2025 AIChE Annual Meeting

(448e) Generalized Molecular Property Imputation Using a Flexible Transformer Architecture

Authors

Ericka Miller, University of Notre Dame
Brett Savoie, Purdue University
Chemical data is fundamentally sparse, as molecular structures can serve as database keys for countless properties. Ideally, it would be possible to convert between databases with different properties for each molecule, or to fill in missing properties based on those that are available, or to fuse databases with partially overlapping properties. However, classical data imputation strategies based on primitive interpolation or structural regressors fail at these tasks. Even in predicting a single property, there is typically additional known property information that is neglected or an incomplete structure that makes traditional methods unwise or inapplicable. Here, we present a more general paradigm of chemical property imputation that uses all available information in imputation, fusion, and conversion tasks. A robust transformer model architecture was developed for these generalized imputation tasks. We examine these capabilities in multiple trials using a dataset of approximately 16M organic molecules and 23 properties.

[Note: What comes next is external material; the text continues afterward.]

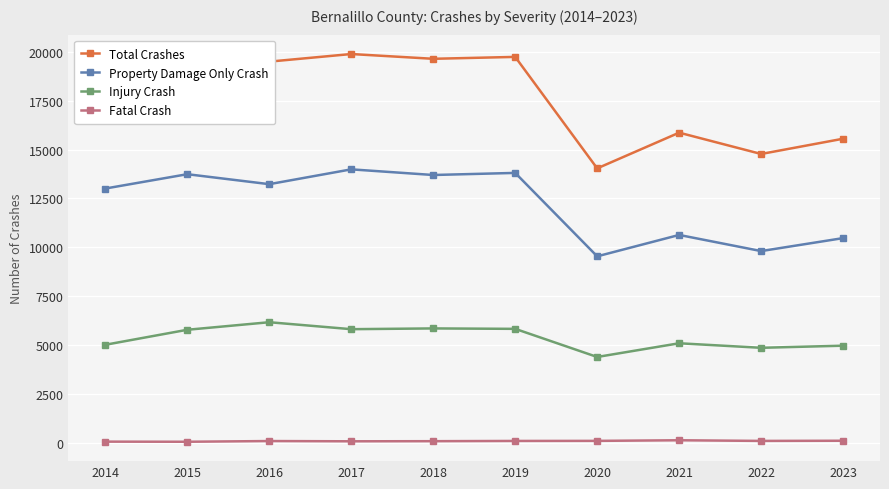

What is the maximum value shown in the chart?

19885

Finally, we proffer an imputation protocol with the same architecture to impute a sparse dataset using only the data contained therein. The suitability of this protocol for general imputation is demonstrated by two case studies in which sparse data is imputed with an average R2 values of 0.79 and 0.85. These advances should herald more general models and strengthen our collective understanding of the relationships between molecules and their properties.